= What needs to be done =
Reproduce the full passage on measuring marketing effectiveness below word for word, leaving out the data that follows it.
*** Opening Excerpted passage ***
How do you measure marketing effectiveness? Sure, you can look at traffic or sales metrics, but it goes further than that.

Ultimately, the KPIs you choose to measure can vary by company and strategy. But there are some metrics to pay attention to when measuring marketing effectiveness.

First, when you consider revenue, look into how much of the revenue is a direct result of the marketing efforts. This can help provide clear, high-level insight into how successful the marketing efforts are for the company.

Next, consider pipeline ROI or pipeline growth. Do you continue to generate more and more new leads via your marketing efforts? If not, your marketing effectiveness might be falling flat.

Conversion rates are also a strong KPI to review. Keep in mind that impressions, views and even clicks don't necessarily translate to a successful marketing strategy. If users are clicking but not following through with a purchase, why aren't they converting? Conversion rates can offer a better look at the success of your marketing.

When considering long-term effectiveness, look at retention rates. Are customers sticking around with your company for the long haul, or are they making a few purchases and leaving? Don't forget to continue marketing to ongoing customers while also reaching new audiences.

Marketing Effectiveness Metrics

The types of metrics you consider can also vary by medium. Marketing efforts used to center on tangible but harder to measure media, like billboards, magazines, or television.

Today, digital marketing is front-and-center, and with it comes a wide array of things to measure to determine effectiveness. Here are three top marketing segments and metrics to consider for each.

1. Social Media Marketing Effectiveness

Social media marketing is newer to the scene, but it can be huge for company revenue and lead generation. Measuring marketing effectiveness on social media is pretty straightforward.

It's easy to track the number of inquiries or leads through gated content on social media, and engagement can also be tracked through reposts/shares, comments, and follower count.

Conversion rate plays a role here too. If your account has a high follower count but comparatively low engagement rates, you can start investigating where to tailor your social marketing strategy for improved engagement, leads and revenue.
*** Closing Excerpted passage ***
*** Opening Given information ***
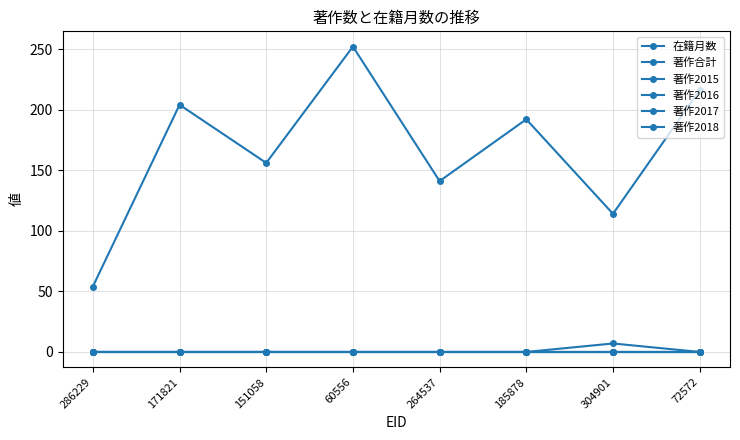

At how many categories does at least one series exceed 114?

6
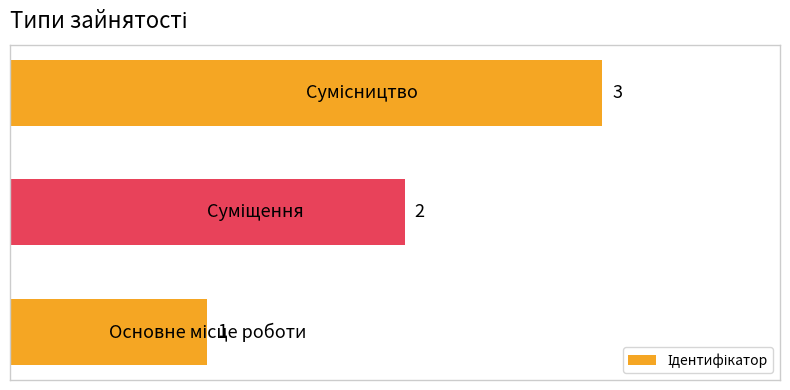

How many values are between 1 and 3?

3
*** Closing Given information ***
= Result of the task =
How do you measure marketing effectiveness? Sure, you can look at traffic or sales metrics, but it goes further than that.

Ultimately, the KPIs you choose to measure can vary by company and strategy. But there are some metrics to pay attention to when measuring marketing effectiveness.

First, when you consider revenue, look into how much of the revenue is a direct result of the marketing efforts. This can help provide clear, high-level insight into how successful the marketing efforts are for the company.

Next, consider pipeline ROI or pipeline growth. Do you continue to generate more and more new leads via your marketing efforts? If not, your marketing effectiveness might be falling flat.

Conversion rates are also a strong KPI to review. Keep in mind that impressions, views and even clicks don't necessarily translate to a successful marketing strategy. If users are clicking but not following through with a purchase, why aren't they converting? Conversion rates can offer a better look at the success of your marketing.

When considering long-term effectiveness, look at retention rates. Are customers sticking around with your company for the long haul, or are they making a few purchases and leaving? Don't forget to continue marketing to ongoing customers while also reaching new audiences.

Marketing Effectiveness Metrics

The types of metrics you consider can also vary by medium. Marketing efforts used to center on tangible but harder to measure media, like billboards, magazines, or television.

Today, digital marketing is front-and-center, and with it comes a wide array of things to measure to determine effectiveness. Here are three top marketing segments and metrics to consider for each.

1. Social Media Marketing Effectiveness

Social media marketing is newer to the scene, but it can be huge for company revenue and lead generation. Measuring marketing effectiveness on social media is pretty straightforward.

It's easy to track the number of inquiries or leads through gated content on social media, and engagement can also be tracked through reposts/shares, comments, and follower count.

Conversion rate plays a role here too. If your account has a high follower count but comparatively low engagement rates, you can start investigating where to tailor your social marketing strategy for improved engagement, leads and revenue.